Clean Power Plan litigation: States seek stay and Republican-appointed judges

West Virginia and fourteen other states filed a pair of petitions at the Court of Appeals for the D.C. Circuit on August 13th, connected to their challenge of the recently announced Clean Power Plan (In re West Virginia, et al., No. 15-1277). (If you need a refresher on the 1,560-page rule that regulates CO2 emissions from fossil fuel-fired power plants, see this primer I recently wrote.) In the first filing, an Emergency Petition for Extraordinary Writ, the petitioners ask the court to impose an emergency stay, which would absolve states of the requirement to comply with the rule until the court case is resolved. In the second, an Emergency Motion to Consolidate and for Expedited Treatment, the petitioning states request the court to combine their latest challenge with three cases that were initiated after the Clean Power Plan was first proposed in 2014 (In re Murray Energy Corp., No. 14-1112; Murray Energy Corp. v. EPA, No. 14-1151; and West Virginia, et al. v. EPA, No. 14-1146). While the fact that many states that rely heavily on coal-fired power plants are challenging the rule is hardly surprising, the petitions are novel in several respects.
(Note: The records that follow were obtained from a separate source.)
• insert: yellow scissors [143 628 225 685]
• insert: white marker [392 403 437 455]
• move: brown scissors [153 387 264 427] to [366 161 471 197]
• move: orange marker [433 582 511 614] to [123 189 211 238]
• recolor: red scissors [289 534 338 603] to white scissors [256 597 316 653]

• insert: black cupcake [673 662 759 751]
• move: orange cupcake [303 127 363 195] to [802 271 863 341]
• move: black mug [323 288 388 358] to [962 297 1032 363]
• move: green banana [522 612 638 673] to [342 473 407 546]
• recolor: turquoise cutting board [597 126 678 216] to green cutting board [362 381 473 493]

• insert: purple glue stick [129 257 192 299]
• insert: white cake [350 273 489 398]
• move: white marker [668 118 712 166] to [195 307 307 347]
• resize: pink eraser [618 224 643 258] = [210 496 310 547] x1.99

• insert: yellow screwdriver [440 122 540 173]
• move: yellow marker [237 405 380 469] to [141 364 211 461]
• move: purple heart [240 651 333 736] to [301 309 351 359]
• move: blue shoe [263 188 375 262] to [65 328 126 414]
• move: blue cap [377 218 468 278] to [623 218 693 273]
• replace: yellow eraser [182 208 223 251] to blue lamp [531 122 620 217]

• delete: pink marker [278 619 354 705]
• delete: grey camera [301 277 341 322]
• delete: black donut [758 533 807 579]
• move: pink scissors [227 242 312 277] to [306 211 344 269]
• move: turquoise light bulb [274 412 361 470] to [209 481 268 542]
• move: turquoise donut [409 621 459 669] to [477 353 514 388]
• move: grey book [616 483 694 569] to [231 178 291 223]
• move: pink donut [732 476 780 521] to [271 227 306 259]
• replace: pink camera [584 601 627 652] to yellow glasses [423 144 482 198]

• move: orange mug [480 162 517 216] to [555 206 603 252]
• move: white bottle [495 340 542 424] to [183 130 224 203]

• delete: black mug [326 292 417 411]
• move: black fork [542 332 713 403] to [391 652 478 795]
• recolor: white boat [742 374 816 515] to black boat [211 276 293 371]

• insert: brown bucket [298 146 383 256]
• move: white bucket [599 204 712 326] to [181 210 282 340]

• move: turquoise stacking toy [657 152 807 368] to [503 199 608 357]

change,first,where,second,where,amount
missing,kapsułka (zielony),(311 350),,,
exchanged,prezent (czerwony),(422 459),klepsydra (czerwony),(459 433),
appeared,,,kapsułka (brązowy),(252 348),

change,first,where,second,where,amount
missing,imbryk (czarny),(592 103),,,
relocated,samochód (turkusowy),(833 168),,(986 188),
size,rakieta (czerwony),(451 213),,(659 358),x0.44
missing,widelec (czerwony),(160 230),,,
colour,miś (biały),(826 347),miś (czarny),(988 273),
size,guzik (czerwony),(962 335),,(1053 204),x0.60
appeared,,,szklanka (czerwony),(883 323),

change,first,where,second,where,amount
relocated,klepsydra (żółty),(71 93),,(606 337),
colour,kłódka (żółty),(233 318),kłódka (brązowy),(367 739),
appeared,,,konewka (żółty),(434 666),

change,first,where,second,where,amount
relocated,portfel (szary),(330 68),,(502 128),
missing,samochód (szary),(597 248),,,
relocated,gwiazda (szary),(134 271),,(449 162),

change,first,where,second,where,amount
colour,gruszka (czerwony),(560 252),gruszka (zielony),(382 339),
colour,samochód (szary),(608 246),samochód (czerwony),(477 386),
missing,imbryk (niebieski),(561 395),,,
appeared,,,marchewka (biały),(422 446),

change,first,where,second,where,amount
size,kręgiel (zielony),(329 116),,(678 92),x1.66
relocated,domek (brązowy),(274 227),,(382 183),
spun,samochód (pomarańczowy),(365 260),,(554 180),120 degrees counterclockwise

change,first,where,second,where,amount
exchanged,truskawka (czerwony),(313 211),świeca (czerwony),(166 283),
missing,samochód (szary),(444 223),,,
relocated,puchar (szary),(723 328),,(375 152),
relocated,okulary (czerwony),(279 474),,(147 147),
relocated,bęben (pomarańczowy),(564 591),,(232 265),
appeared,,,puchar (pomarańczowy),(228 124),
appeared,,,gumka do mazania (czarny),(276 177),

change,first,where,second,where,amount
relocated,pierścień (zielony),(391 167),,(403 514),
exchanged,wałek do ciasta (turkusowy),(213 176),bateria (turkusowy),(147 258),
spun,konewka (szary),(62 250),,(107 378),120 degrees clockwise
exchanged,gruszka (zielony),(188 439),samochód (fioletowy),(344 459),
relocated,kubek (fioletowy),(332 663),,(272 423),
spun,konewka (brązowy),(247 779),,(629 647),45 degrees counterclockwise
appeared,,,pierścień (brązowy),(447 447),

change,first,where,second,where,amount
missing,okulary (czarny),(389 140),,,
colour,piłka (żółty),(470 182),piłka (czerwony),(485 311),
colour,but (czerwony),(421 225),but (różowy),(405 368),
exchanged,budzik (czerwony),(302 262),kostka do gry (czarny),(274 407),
In the Emergency Petition for Extraordinary Writ, the states argue that the Clean Power Plan “requires States to spend significant and irrecoverable sovereign resources now to begin preparing their State Plans” in order to comply with a rule that that they believe is unlawful (Petition, at *2.) As expected, the states reiterate the claims made in In re Murray Energy Corp., namely (1) that the regulation of fossil fuel-fired power plants under § 112 of the Clean Air Act precludes regulation of such plants under § 111(d) and (2) that the final rule’s reliance on so-called ‘beyond the fence line’ factors, which go beyond adaptations to the fossil fuel-fired plants themselves, are impermissible. (Petition, at *16–24.) Interestingly, though, by seeking an extraordinary writ the parties are refusing to go the normal route and wait until the EPA rule is published in the Federal Register before bringing suit. As per statutory procedures, a party wishing to challenge a Clear Air Act regulation has 60 days from the date of publication in the Federal Register. While the final version of the Clean Power Plan was announced and made public on August 3rd, it has yet to be published in the Federal Register. The petitioning states argue that it could be months before the final rule is published in the Federal Register, which would give them precious little time to prepare state plans in order to meet the September 2016 deadline to do so. Even with the availability of a two-year extension, the states argue that the “EPA’s schedule will be difficult to meet.” (Petition, at *8.)

With that in mind, the states are relying on the All Writs Act, which dates back to the Judiciary Act of 1789, and seek a stay of all of the rule’s deadlines, including the plan submission deadlines. (Petition, at *4.) Requests under the All Writs Act are decided according to the three-pronged “Cheney” test: (1) Is there no adequate alternative to prevent irreparable harm? (2) Are the petitioners clearly and indisputably entitled to relief? (3) In the exercise of the court’s discretion, is the writ appropriate under the circumstances? If the court answers all of those in the affirmative, court may grant the writ ordering the stay requested. The states are, of course, convinced that all of the Cheney factors are satisfied in the instance case. However, by offering all states a two-year extension to the plan submission deadline (until September 2018) as well as having pushed back the first interim compliance date to 2022, the EPA has a decent argument against the states’ claim of impending “irreparable harm”. Additionally, and as discussed in my primer on the Clean Power Plan, it is far from certain that the states will succeed on their claims that the EPA rule was an unlawful exercise of its authority. Therefore, I expect the Court of Appeals for the D.C. Circuit to deny the states’ Emergency Petition for Extraordinary Writ.

As regards the second petition, the Emergency Motion to Consolidate and for Expedited Treatment, what is interesting is the states’ apparent strategy to attempt to get the same Republican-appointed D.C. Circuit judges that handled the trio of cases mentioned in the first paragraph of this post. While the states present their request for consolidation in the common-sense language of efficacy (“considerations of judicial efficiency militate strongly against requiring a new panel to become familiar with these arguments”), E&E News’s Jeremy P. Jacobs pointed out in an excellent article that one of the judges in the previous cases has a history of ruling against the EPA and another judge, in her concurring opinion in In re Murray Corp., seemed open to staying compliance requirements until litigation is resolved. It should be noted that the previous three-judge panel only ruled on procedural grounds and never discussed the merits of the case. Therefore, it is questionable just how much time and effort they spent on the underlying facts of the dispute. Ultimately, a separate panel of judges will likely decide whether the cases will be consolidated. If they are consolidated, though, the states will have won one of the first battles in the coming (probably years of) litigation.